La cáscara de la mandarina
La cáscara de la mandarina es tan genuina mandarina como los gajos y participa, diríamos que hasta el hartazgo, de la más sustantiva esencia mandarinera; sin embargo, no deja de ser cáscara y a nadie extrañará que se la tire.
Puesto esto en clave administrativa, significa que entre los problemas importantes algunos son más importantes que otros. La cuestión es determinar cuáles, lo que no siempre es fácil, pues cada caso es un caso distinto. Así, en ese ejemplo, para el frutero los más importante sería la cáscara, al fin y al cabo el envase de su mercadería, que lustra prolijamente.

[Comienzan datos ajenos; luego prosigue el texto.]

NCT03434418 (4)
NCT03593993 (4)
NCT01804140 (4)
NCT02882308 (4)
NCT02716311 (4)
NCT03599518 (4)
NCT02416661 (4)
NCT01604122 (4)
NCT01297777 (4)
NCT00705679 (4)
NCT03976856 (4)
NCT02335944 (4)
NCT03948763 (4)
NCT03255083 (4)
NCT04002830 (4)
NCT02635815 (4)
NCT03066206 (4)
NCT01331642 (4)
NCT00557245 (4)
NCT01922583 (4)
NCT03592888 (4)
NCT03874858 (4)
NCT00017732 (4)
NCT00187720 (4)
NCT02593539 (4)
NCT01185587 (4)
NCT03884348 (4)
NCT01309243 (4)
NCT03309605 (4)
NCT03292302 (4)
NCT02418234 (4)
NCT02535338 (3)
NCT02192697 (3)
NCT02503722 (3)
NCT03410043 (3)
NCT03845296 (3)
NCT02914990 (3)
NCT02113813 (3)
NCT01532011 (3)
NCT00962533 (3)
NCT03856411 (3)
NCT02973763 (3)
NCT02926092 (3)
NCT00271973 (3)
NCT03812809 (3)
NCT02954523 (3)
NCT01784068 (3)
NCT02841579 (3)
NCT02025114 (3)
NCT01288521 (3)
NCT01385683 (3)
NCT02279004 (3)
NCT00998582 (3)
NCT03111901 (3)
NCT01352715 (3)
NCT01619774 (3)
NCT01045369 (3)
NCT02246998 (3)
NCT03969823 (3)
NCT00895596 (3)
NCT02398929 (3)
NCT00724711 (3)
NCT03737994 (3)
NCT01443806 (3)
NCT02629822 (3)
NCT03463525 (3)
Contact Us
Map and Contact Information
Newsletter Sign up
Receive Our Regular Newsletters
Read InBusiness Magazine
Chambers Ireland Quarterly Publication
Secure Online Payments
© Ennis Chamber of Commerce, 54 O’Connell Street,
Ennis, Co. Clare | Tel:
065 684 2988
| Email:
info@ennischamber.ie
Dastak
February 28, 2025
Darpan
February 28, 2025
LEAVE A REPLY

La confiada Buenos Aires vio en su autonomía la llegada de una adultez que anulaba las viejas dependencias infantiles. La misma palabra municipio sonó en su momento si no a insulto, al menos a capitis diminutio . En adelante no habría ya las feas vulgaridades de la calle, sino cosas delicadas como "juego de las instituciones", "representación participativa", "negociaciones con el poder central en pie de igualdad". De que en un área urbana el meollo de todo es, inevitablemente, la función municipal, oscuro menester sometido al rasero vecinalista, nadie quiso acordarse.
La consecuencia fue una perniciosa epidemia no de útiles barrenderos, sino de apostadores compulsivos: si llueve, es seguro que se inunda; por lo tanto, si no llueve ahora, no habrá inundación ahora. Por ahí, ¿quién dice?, en una de ésas hoy nos salvamos y mañana también. A la larga es como decía Keynes, pero entretanto se vive.
Un día llueve y Belgrano se inunda; al siguiente, alguien piensa que hay que hacer nuevos desagües. Otro día se advierte que la suciedad en las calles es vergonzosa y que hay que limpiarlas. Un tercero, alguien por fin contempla la marea de cartoneros y mendigos, o protesta por la displicencia con que se prestan los servicios públicos.
Graves problemas todos, pero a no confundirse: son la cáscara de la mandarina. El verdadero problema es que la solución de esos y de cuantos otros se imaginen son gastos, considerables gastos, enormes gastos, gastos descomunales, por otra parte ineludibles en la convivencia urbana.
Pero, contradictoriamente, la restricción de gastos es la voz de orden de la política argentina. Hay que ahorrar, amortizar, resguardar y, en pequeño, los hombres políticos porteños -cuyo horizonte, además, es la actuación en escenarios mayores- acomodan sus miras a la dirección de los vientos predominantes. Por muchos motivos está bien que lo hagan, pero sucede que se trata de una aberración municipal: el ahorro, ponderado por previsores y por banqueros, es un crimen de lesa ciudad, aquí y en cualquier lugar del mundo. Peor aún: como, por definición, no se trata de gastos dirigidos a paliar tal o cual drama concreto de Fulanita o Menganita, he aquí que son siempre irremisiblemente suntuarios .
Hijos de una época que nos los ayuda, funcionarios y aspirantes para quienes la corrección política es la única garantía de supervivencia y posibilidad excluyente de prosperidad futura, apenas si atinan a manejar una entidad sujeta a valores tan diametralmente opuestos a los que pregonan. Un poco a los tropezones lo hacen, pero eso ya no es gestión de gobierno sino esquizofrenia, algo así como una consideración hamletiana de la tiranía mediática.